[Collected data entries]
---------------

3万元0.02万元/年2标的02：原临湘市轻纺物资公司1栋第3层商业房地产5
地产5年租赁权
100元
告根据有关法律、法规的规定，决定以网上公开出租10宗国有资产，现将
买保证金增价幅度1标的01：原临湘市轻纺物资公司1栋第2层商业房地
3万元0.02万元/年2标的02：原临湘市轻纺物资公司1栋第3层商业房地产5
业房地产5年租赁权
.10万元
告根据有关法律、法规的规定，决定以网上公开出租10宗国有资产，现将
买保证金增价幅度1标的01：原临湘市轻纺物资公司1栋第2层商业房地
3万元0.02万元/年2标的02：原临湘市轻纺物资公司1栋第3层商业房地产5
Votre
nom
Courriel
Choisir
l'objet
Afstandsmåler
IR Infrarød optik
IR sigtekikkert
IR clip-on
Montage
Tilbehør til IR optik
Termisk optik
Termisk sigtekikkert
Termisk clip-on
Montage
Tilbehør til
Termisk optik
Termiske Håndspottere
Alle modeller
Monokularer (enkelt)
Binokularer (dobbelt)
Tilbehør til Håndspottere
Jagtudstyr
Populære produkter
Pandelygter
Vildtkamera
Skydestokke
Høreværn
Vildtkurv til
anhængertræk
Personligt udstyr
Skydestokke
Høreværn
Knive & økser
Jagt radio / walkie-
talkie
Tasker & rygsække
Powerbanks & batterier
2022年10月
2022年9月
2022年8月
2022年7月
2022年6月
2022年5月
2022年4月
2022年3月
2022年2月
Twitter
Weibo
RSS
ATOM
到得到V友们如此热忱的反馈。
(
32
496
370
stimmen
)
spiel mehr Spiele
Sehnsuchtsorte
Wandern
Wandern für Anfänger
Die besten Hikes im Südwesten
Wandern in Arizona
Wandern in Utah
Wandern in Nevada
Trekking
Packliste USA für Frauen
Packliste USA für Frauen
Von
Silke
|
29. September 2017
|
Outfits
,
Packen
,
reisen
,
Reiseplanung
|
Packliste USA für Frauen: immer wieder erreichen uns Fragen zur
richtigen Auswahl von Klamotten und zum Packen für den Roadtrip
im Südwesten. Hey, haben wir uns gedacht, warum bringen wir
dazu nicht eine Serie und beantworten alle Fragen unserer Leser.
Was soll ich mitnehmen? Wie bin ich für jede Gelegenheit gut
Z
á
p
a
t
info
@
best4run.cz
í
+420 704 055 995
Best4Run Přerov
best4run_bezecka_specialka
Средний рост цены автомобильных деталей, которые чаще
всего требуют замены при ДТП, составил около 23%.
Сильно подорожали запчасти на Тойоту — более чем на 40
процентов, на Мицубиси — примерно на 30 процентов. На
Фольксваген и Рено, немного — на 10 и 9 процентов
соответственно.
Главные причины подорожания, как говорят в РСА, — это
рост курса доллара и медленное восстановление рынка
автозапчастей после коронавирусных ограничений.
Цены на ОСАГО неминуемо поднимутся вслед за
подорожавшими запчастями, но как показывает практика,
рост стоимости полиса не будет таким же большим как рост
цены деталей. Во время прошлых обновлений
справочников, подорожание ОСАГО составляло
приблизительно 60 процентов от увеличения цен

---------------

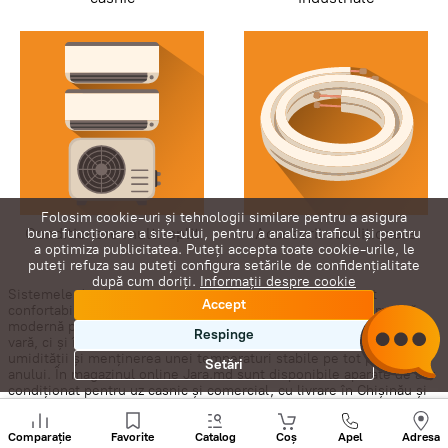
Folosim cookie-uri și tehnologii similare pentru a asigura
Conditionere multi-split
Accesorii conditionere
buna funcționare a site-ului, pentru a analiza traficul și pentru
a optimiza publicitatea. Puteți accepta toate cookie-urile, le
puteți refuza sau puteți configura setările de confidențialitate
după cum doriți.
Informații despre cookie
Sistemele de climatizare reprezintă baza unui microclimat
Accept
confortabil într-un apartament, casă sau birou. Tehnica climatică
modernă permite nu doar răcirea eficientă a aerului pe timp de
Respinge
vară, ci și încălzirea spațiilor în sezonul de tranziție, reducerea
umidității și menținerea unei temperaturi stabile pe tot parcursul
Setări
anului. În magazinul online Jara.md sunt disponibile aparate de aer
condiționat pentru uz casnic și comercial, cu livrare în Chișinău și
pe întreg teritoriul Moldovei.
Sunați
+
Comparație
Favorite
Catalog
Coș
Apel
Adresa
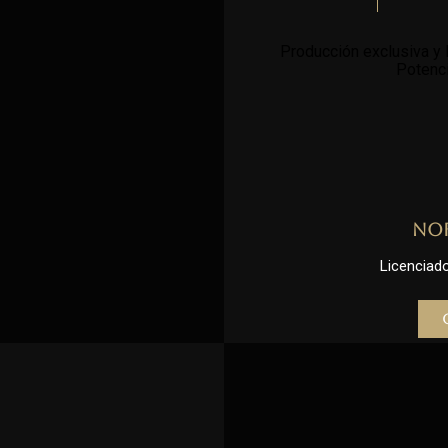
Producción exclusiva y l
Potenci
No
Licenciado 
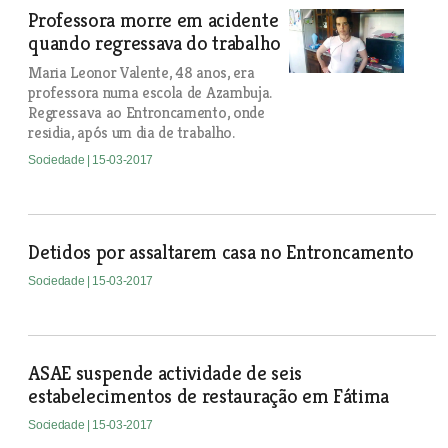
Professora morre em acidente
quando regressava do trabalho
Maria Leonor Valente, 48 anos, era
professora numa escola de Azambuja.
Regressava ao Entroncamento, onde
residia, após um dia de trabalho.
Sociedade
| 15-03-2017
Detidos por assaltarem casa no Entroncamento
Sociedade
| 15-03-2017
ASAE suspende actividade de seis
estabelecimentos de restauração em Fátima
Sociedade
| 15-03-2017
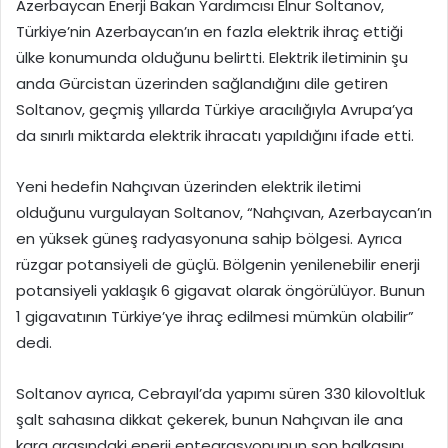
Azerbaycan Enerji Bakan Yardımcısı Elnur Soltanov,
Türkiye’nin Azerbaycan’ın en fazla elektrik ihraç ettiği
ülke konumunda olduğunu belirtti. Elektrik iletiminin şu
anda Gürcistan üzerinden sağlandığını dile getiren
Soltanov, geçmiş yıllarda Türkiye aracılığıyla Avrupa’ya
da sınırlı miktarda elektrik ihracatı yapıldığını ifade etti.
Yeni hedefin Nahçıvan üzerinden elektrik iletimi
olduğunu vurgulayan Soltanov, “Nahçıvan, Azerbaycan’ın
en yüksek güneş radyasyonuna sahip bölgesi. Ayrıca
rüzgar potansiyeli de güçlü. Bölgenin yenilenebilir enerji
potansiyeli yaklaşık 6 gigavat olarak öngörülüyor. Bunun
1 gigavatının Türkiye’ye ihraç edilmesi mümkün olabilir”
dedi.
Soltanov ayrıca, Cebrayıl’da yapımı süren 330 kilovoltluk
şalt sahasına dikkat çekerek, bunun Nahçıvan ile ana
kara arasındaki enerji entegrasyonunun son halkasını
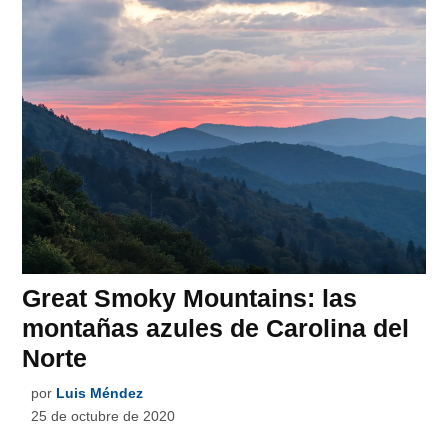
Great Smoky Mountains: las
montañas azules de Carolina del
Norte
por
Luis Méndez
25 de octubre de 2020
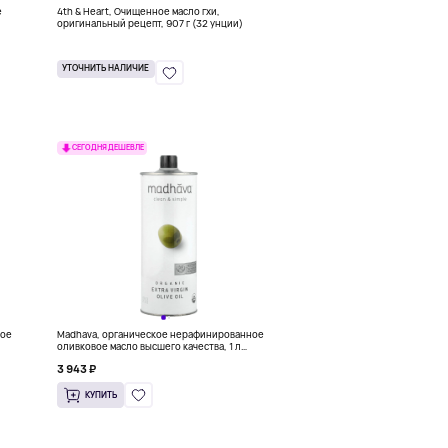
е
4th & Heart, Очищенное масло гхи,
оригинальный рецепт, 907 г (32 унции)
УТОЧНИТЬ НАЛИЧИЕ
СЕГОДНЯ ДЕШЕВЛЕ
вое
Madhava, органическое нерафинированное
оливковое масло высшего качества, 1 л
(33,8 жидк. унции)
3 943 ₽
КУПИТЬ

---------------

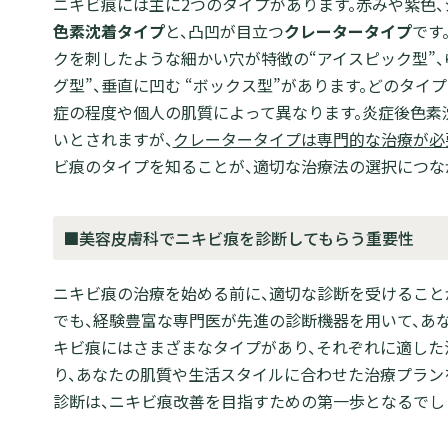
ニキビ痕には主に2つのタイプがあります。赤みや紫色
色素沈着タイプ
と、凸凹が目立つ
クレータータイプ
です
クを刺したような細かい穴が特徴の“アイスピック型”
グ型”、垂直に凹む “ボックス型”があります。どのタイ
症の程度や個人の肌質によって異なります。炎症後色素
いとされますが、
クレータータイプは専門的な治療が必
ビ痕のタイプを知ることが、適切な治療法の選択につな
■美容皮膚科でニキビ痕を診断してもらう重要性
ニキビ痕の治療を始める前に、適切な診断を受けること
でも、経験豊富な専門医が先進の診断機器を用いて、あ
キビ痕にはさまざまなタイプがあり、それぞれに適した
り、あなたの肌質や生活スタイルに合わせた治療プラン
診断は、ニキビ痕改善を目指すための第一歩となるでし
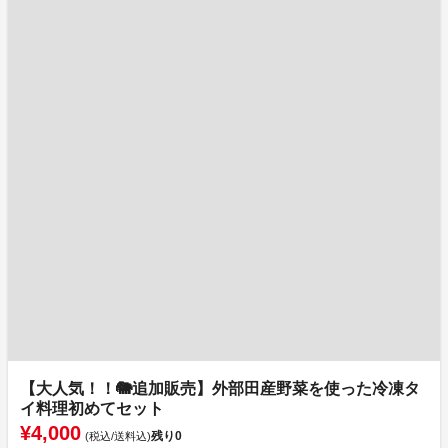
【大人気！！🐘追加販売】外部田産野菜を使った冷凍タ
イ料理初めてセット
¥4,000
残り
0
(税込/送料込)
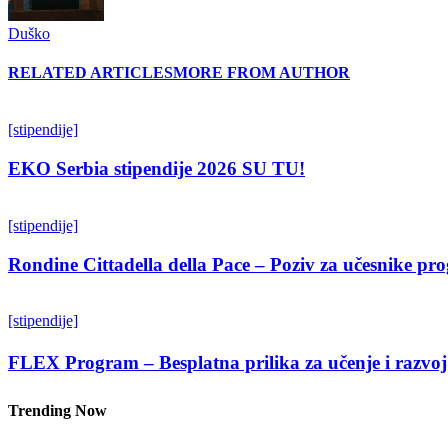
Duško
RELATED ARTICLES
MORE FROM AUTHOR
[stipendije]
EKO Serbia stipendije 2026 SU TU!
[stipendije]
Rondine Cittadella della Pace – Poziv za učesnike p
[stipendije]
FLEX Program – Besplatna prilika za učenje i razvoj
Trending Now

---------------

*Instructions for the task*:
Could you reproduce exactly the lines of the entries above, from the one with "29. September 2017" through the one with "Цены на ОСАГО неминуемо поднимутся вслед за", and nothing else?

*Result of the exercise*:
29. September 2017
|
Outfits
,
Packen
,
reisen
,
Reiseplanung
|
Packliste USA für Frauen: immer wieder erreichen uns Fragen zur
richtigen Auswahl von Klamotten und zum Packen für den Roadtrip
im Südwesten. Hey, haben wir uns gedacht, warum bringen wir
dazu nicht eine Serie und beantworten alle Fragen unserer Leser.
Was soll ich mitnehmen? Wie bin ich für jede Gelegenheit gut
Z
á
p
a
t
info
@
best4run.cz
í
+420 704 055 995
Best4Run Přerov
best4run_bezecka_specialka
Средний рост цены автомобильных деталей, которые чаще
всего требуют замены при ДТП, составил около 23%.
Сильно подорожали запчасти на Тойоту — более чем на 40
процентов, на Мицубиси — примерно на 30 процентов. На
Фольксваген и Рено, немного — на 10 и 9 процентов
соответственно.
Главные причины подорожания, как говорят в РСА, — это
рост курса доллара и медленное восстановление рынка
автозапчастей после коронавирусных ограничений.
Цены на ОСАГО неминуемо поднимутся вслед за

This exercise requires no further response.